This kind of glare would not have been acceptable to me. I am seriously considering buying that used set of Euro xenon adaptive headlights from Autowin. One thing that puzzles me is i am finding no Walze related settings in E-Sys for my F31, unlike Shadowyman. If i install the Euro xenon adaptive headlights and if they do come with rollers, what would control the rollers? Perhaps these?

C_HBA_ADAPT_SHUT_ENA
C_HBA_GRHB_ENA

But the default settings for the above two after US-VO and ECE-VO coding the FEM_BODY module is 0 (i assume inactive). Changing the werte to 01 do not appear to do anything right now.


----------



## dmnc02 (Mar 28, 2003)

ktula said:


> This kind of glare would not have been acceptable to me. I am seriously considering buying that used set of Euro xenon adaptive headlights from Autowin. One thing that puzzles me is i am finding no Walze related settings in E-Sys for my F31, unlike Shadowyman. If i install the Euro xenon adaptive headlights and if they do come with rollers, what would control the rollers? Perhaps these?
> 
> C_HBA_ADAPT_SHUT_ENA
> C_HBA_GRHB_ENA
> ...


I was surprised as well when you mentioned that you do not have the TMS modules in your car, since I thought that those were the modules that controlled the stepper motors for the adaptive headlights (both Xenons and LEDs). It is not even the case that BMW has now integrated those modules into something else, since my built is newer than yours (2015) and I have the TMS modules. Perhaps Shawn might know?
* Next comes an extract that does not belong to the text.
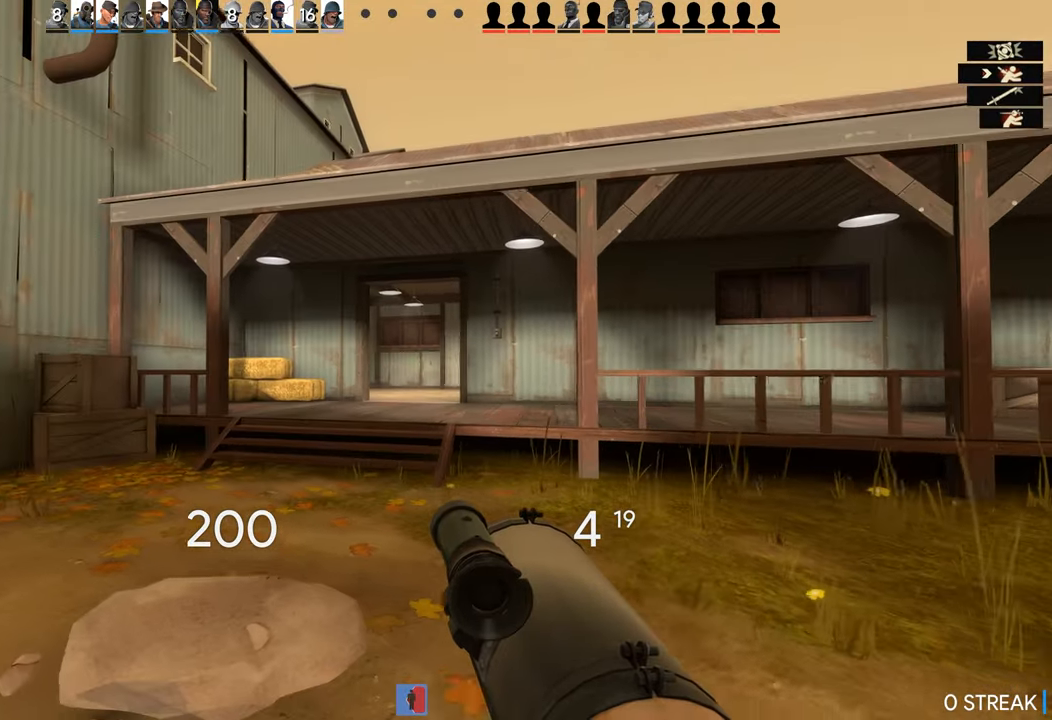
{"buttons": [], "left_stick": "up-right", "events": [[150, "left_stick", "right"], [266, "left_stick", "up-right"]]}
Also, I assume that if you need the TMS modules to control the walze you can inject them into the ECU, but again this is something that is best confirmed with Shawn.


----------



## mcrussell (Mar 14, 2005)

I have adaptive xenons in my 05/2011 f11 but there are no TMS modules on the ECU list in esys so any coding must be sent to the modules when the FRM is coded


----------



## dmnc02 (Mar 28, 2003)

mcrussell said:


> I have adaptive xenons in my 05/2011 f11 but there are no TMS modules on the ECU list in esys so any coding must be sent to the modules when the FRM is coded


Then perhaps the control of the adaptive headlights used be in FRM in the earlier software and was later split into the separate TMS modules.


----------



## Motorboat411 (Jul 23, 2012)

dmnc02 said:


> Then perhaps the control of the adaptive headlights used be in FRM in the earlier software and was later split into the separate TMS modules.


This was mentioned by shawn & shadoyman a while ago for F10 as well i.e. starting F10 LCI certain functionality was moved to TMS from FRM modules.

Which modelyear is your car ktula?


----------



## ktula (Feb 12, 2013)

Motorboat411 said:


> This was mentioned by shawn & shadoyman a while ago for F10 as well i.e. starting F10 LCI certain functionality was moved to TMS from FRM modules.
> 
> Which modelyear is your car ktula?


MY2014. Production date: 08/2013.


----------



## ktula (Feb 12, 2013)

Motorboat411 said:


> This was mentioned by shawn & shadoyman a while ago for F10 as well i.e. starting F10 LCI certain functionality was moved to TMS from FRM modules.
> 
> Which modelyear is your car ktula?


There are several TMS-related settings in the FEM_BODY module.


----------



## MarkoM3 (Aug 30, 2014)

dmnc02 said:


> Remove 8S4 and 5AP (if present) from FA and VO code FEM_BODY, KAFAS and both TMS modules.


What I am gona get with this? What to expect ?


----------



## dmnc02 (Mar 28, 2003)

ktula said:


> There are several TMS-related settings in the FEM_BODY module.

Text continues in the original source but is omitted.